§ Exercise requirements: Your copy should repeat the data that follows exactly and contain no image.

§ Data section:
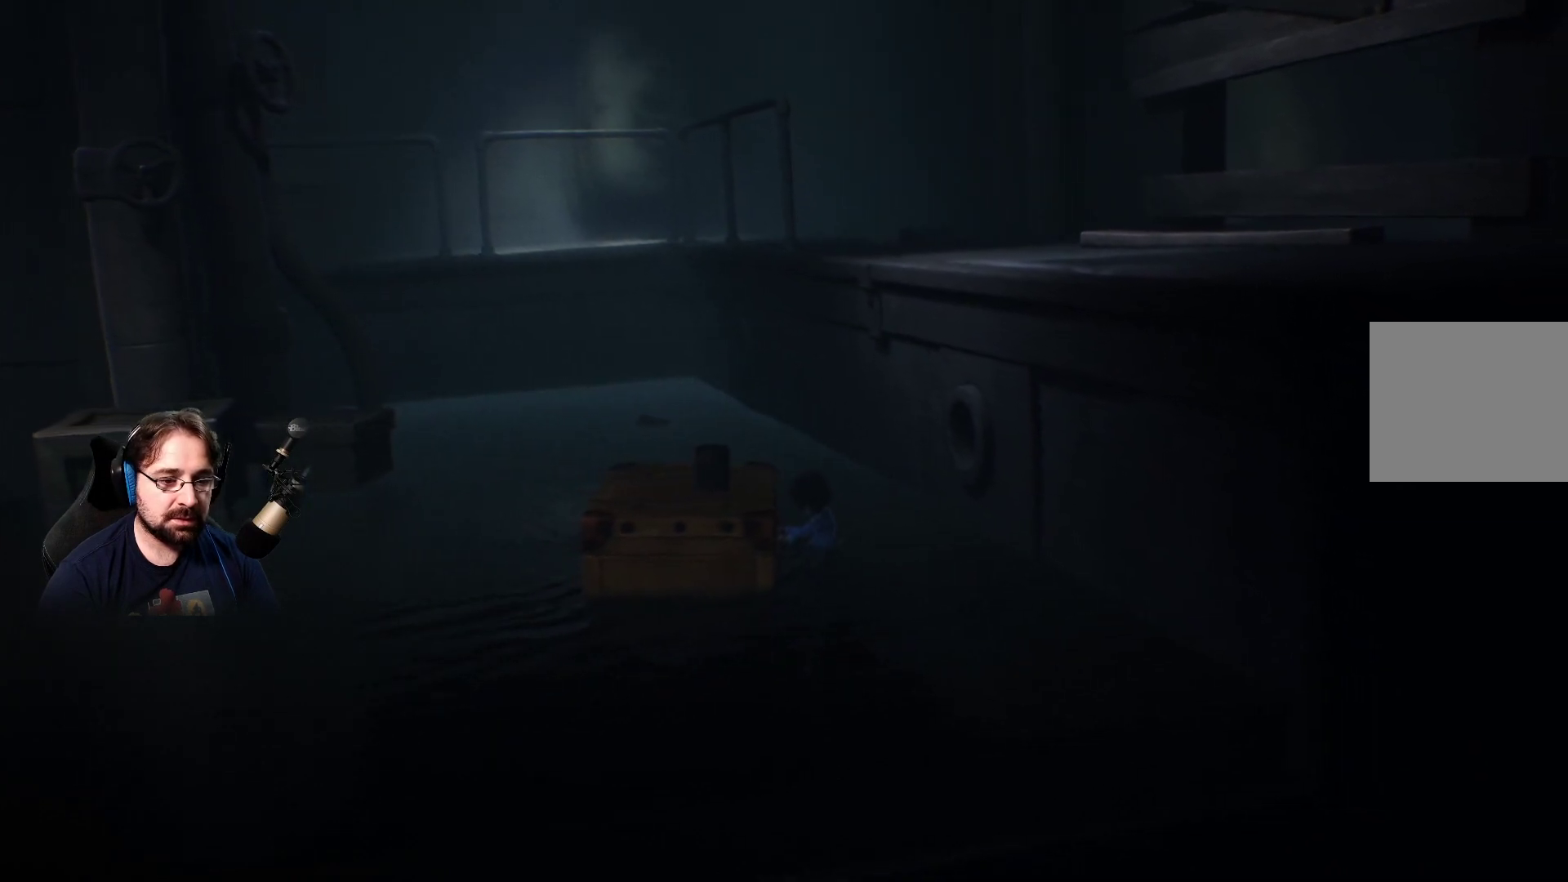
{"buttons": ["R2"], "left_stick": "right", "right_stick": "center", "events": []}
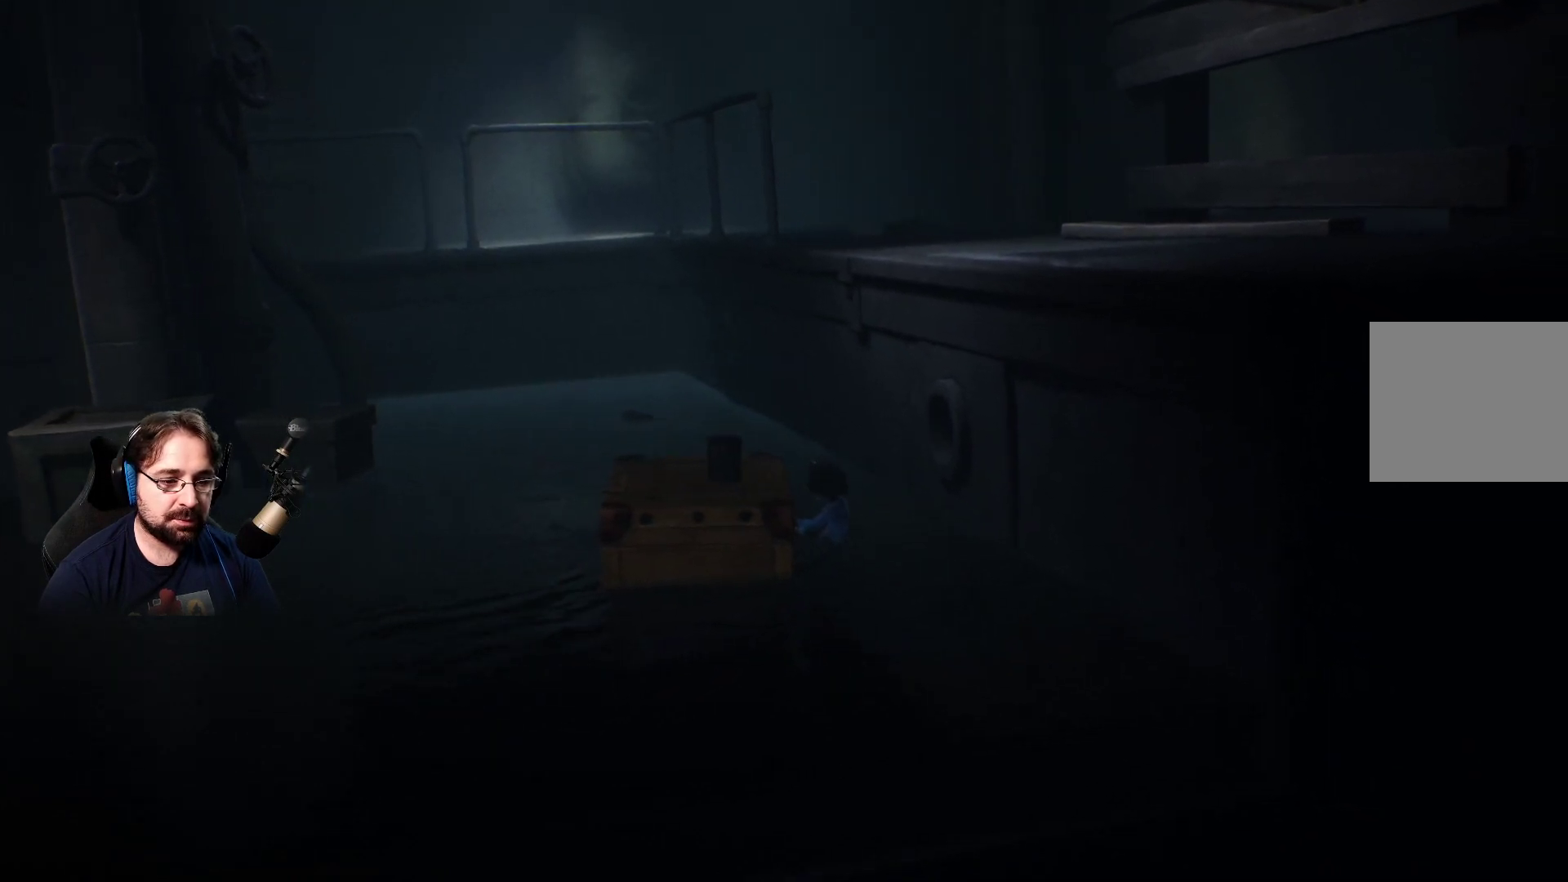
{"buttons": ["R2"], "left_stick": "right", "right_stick": "center", "events": []}
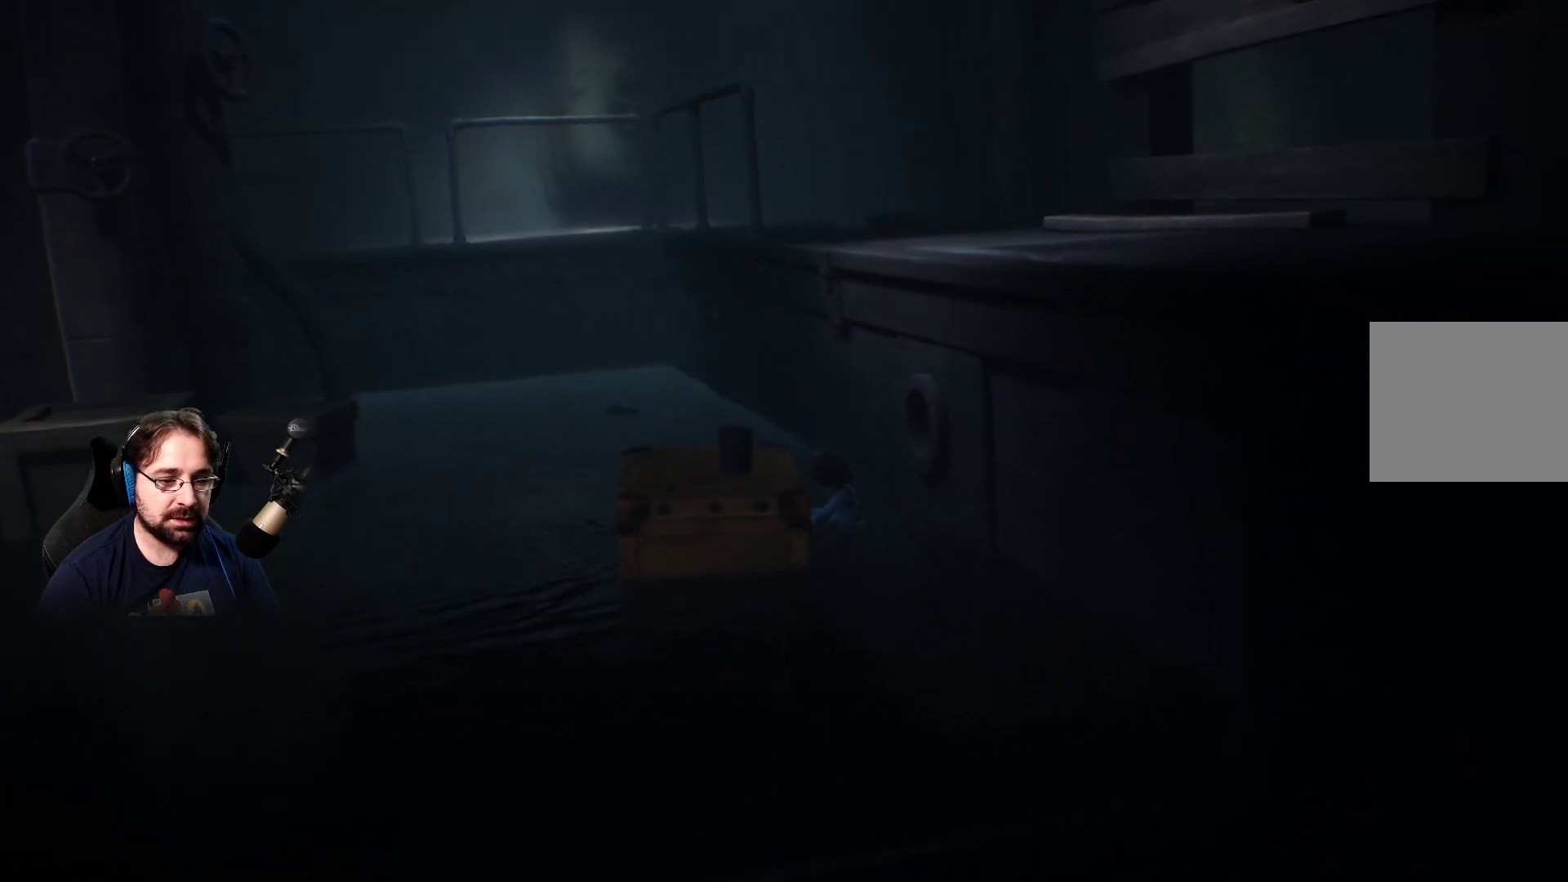
{"buttons": [], "left_stick": "down-right", "right_stick": "center", "events": [[67, "R2", "up"], [100, "left_stick", "down-right"]]}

§ Completed exercise:
{"buttons": ["R2"], "left_stick": "right", "right_stick": "center", "events": []}
{"buttons": ["R2"], "left_stick": "right", "right_stick": "center", "events": []}
{"buttons": [], "left_stick": "down-right", "right_stick": "center", "events": [[67, "R2", "up"], [100, "left_stick", "down-right"]]}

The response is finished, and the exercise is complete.